Records supplied START
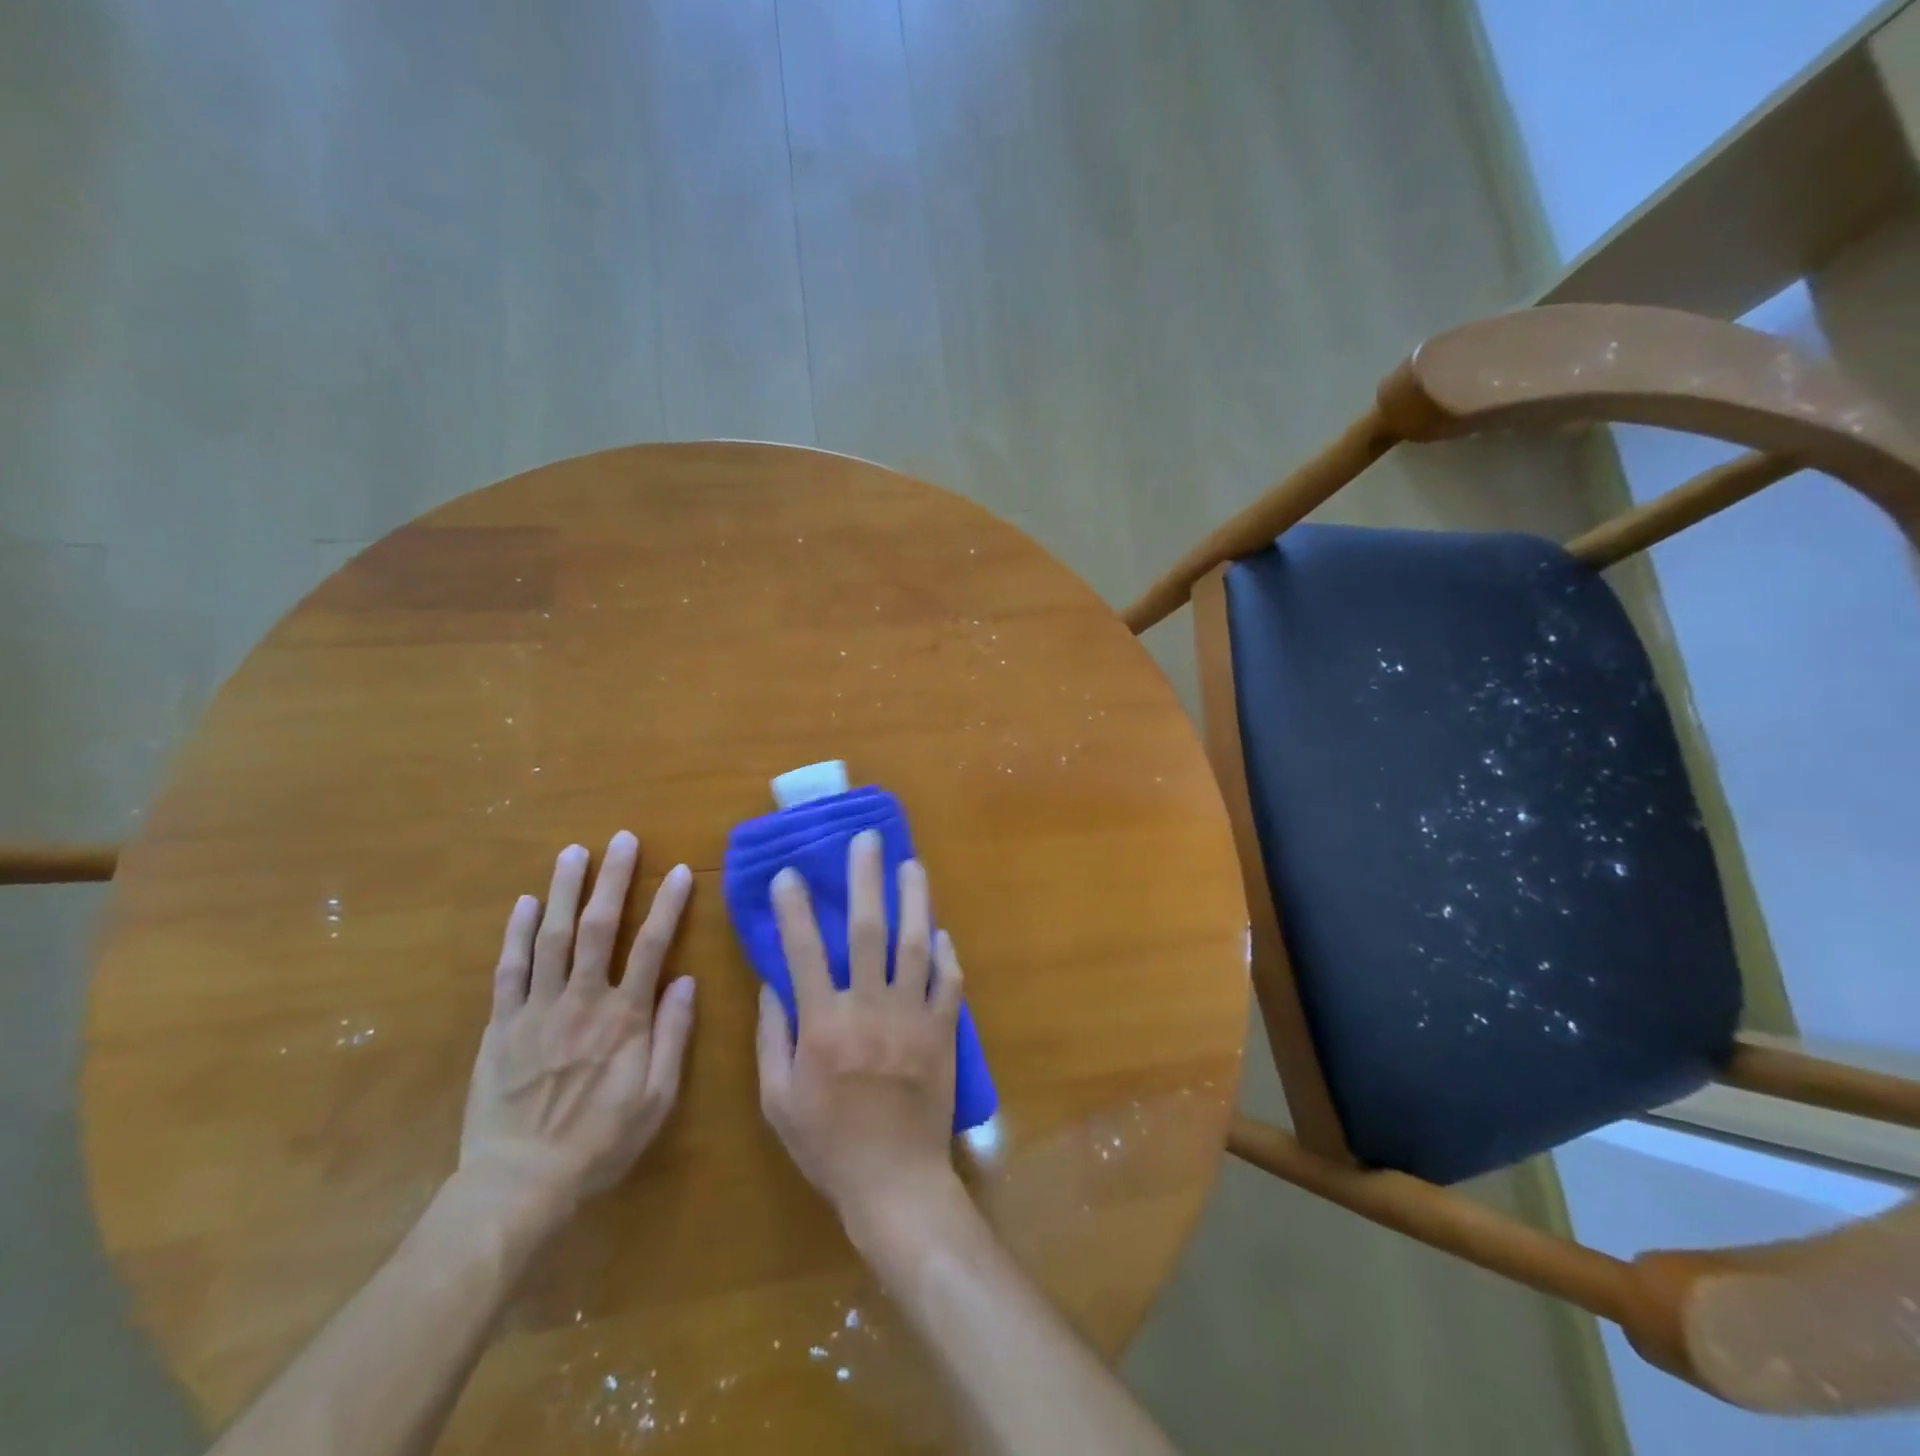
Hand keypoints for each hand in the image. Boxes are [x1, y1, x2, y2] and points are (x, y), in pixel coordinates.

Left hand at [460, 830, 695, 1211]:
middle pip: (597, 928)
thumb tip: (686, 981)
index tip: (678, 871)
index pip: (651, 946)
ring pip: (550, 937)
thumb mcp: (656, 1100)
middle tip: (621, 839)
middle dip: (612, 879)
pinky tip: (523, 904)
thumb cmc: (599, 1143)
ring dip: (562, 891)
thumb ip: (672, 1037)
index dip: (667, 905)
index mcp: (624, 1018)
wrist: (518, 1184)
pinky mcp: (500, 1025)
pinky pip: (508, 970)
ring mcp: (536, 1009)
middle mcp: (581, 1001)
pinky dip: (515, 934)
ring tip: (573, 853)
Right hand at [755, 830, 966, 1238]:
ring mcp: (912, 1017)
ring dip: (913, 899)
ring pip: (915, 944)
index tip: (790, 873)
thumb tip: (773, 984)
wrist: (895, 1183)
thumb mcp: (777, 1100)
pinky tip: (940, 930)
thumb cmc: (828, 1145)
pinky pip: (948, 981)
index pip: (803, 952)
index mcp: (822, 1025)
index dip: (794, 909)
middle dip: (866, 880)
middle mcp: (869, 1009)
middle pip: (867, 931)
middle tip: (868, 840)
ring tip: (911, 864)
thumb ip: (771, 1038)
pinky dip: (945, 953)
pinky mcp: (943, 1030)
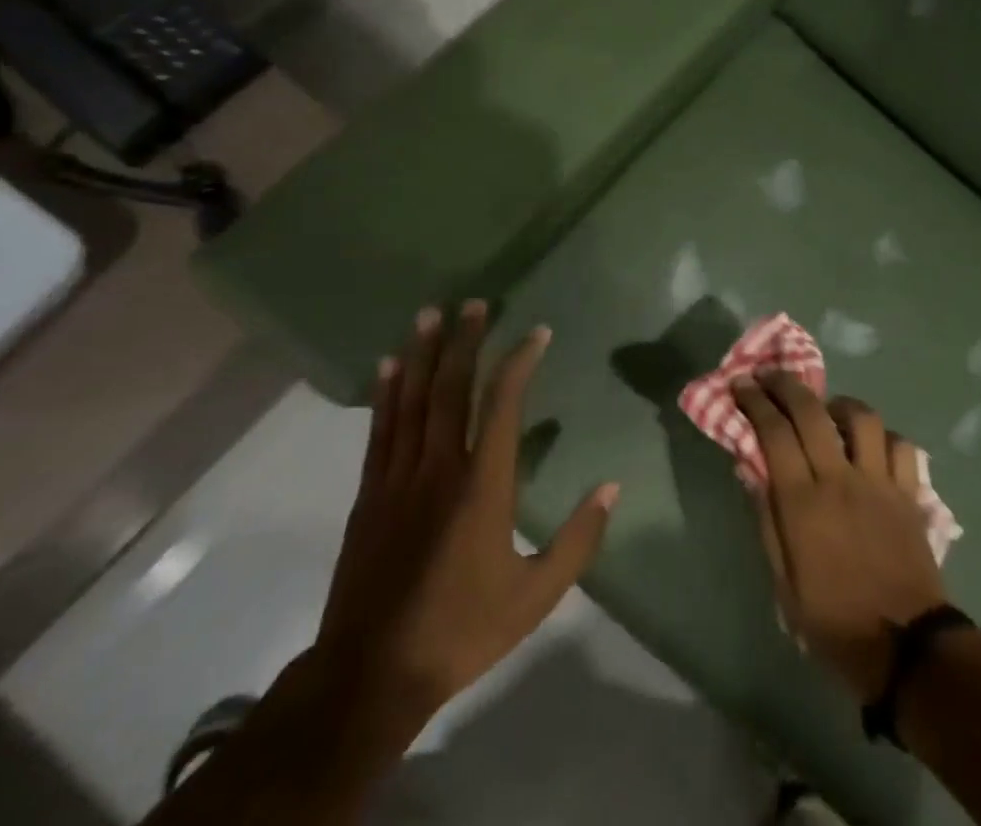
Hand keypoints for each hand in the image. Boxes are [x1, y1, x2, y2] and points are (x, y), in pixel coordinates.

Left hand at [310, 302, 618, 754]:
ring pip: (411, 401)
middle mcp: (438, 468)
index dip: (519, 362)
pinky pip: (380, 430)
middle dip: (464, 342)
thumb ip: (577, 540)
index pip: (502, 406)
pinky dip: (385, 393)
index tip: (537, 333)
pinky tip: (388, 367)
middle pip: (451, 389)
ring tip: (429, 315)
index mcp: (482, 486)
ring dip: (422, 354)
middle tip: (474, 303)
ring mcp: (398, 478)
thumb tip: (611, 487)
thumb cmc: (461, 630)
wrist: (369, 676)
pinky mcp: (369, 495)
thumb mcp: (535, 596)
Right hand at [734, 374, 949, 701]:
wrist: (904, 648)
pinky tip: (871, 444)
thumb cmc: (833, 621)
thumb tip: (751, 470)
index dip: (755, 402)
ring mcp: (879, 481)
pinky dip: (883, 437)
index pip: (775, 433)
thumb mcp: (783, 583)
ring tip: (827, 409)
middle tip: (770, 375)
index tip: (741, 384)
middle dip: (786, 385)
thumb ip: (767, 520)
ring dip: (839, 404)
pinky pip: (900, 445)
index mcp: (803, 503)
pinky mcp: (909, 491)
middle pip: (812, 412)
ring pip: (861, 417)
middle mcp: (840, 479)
Records supplied END
Records supplied START
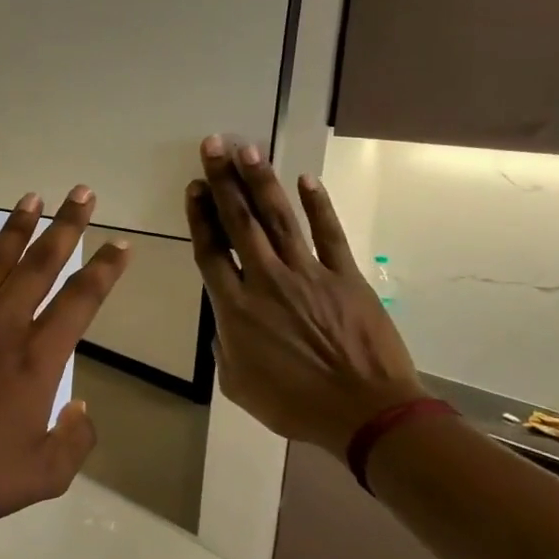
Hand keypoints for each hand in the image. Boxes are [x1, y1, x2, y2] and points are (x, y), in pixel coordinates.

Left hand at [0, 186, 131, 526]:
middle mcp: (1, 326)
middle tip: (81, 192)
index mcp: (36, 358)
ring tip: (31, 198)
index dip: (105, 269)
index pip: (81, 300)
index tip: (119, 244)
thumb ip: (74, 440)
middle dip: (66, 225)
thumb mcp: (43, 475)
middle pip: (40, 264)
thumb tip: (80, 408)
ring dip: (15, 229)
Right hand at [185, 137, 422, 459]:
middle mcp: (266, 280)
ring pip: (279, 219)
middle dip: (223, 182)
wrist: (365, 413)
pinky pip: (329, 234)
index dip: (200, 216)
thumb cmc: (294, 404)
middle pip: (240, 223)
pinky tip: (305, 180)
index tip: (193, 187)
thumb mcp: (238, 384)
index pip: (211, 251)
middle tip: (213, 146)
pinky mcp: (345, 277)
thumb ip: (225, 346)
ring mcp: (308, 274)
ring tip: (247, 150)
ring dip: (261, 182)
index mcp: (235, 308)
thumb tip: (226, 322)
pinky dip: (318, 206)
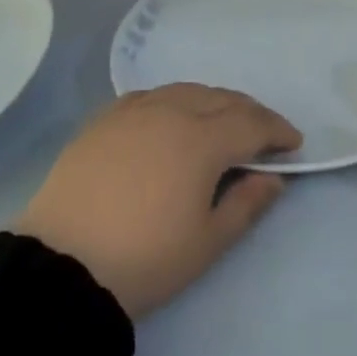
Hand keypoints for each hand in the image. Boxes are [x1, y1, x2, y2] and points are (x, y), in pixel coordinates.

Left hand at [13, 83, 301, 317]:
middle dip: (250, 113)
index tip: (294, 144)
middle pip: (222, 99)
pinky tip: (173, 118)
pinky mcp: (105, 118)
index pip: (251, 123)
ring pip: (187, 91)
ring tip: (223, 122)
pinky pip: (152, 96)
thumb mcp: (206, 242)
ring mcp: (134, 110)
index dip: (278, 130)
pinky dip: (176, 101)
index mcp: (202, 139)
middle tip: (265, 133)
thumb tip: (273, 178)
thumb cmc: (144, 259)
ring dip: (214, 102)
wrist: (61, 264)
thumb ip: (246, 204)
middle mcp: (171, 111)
Records supplied END
Having found the line with "thumb cmc: (294, 404)" and the line with "middle mcp: (171, 111)" in the material above, write out exactly those two and every line between, leaving the pictures out.

thumb cmc: (294, 404)
middle pip: (240, 223)
pinky tip: (305, 180)
index tip: (193, 187)
thumb mcp: (238, 384)
index pip: (211, 251)
middle tip: (213, 146)
pinky mcp: (345, 277)
thumb ip: (225, 346)
ring mcp: (308, 274)
ring tip: (247, 150)
ring dip: (261, 182)
index mcp: (235, 308)
thumb tip: (226, 322)
pinky dip: (318, 206)
Hand keypoints for each hand in the image. Boxes are [x1, y1, x2, y2] and points are (x, y), in pixel coordinates.

Left hand at [13, 83, 301, 317]:
middle dip: (250, 113)
index tip: (294, 144)
middle pip: (222, 99)
pinky tip: (173, 118)
pinky mcp: (105, 118)
index pip: (251, 123)
ring pip: (187, 91)
ring tip: (223, 122)
pinky pip: (152, 96)
thumb mcp: (206, 242)
ring mcp: (134, 110)
index dip: (278, 130)
pinky dip: (176, 101)
index mcp: (202, 139)
middle tip: (265, 133)
thumb tip: (273, 178)
thumb cmc: (144, 259)
ring dip: (214, 102)
wrist: (61, 264)
thumb ip: (246, 204)
middle mcp: (171, 111)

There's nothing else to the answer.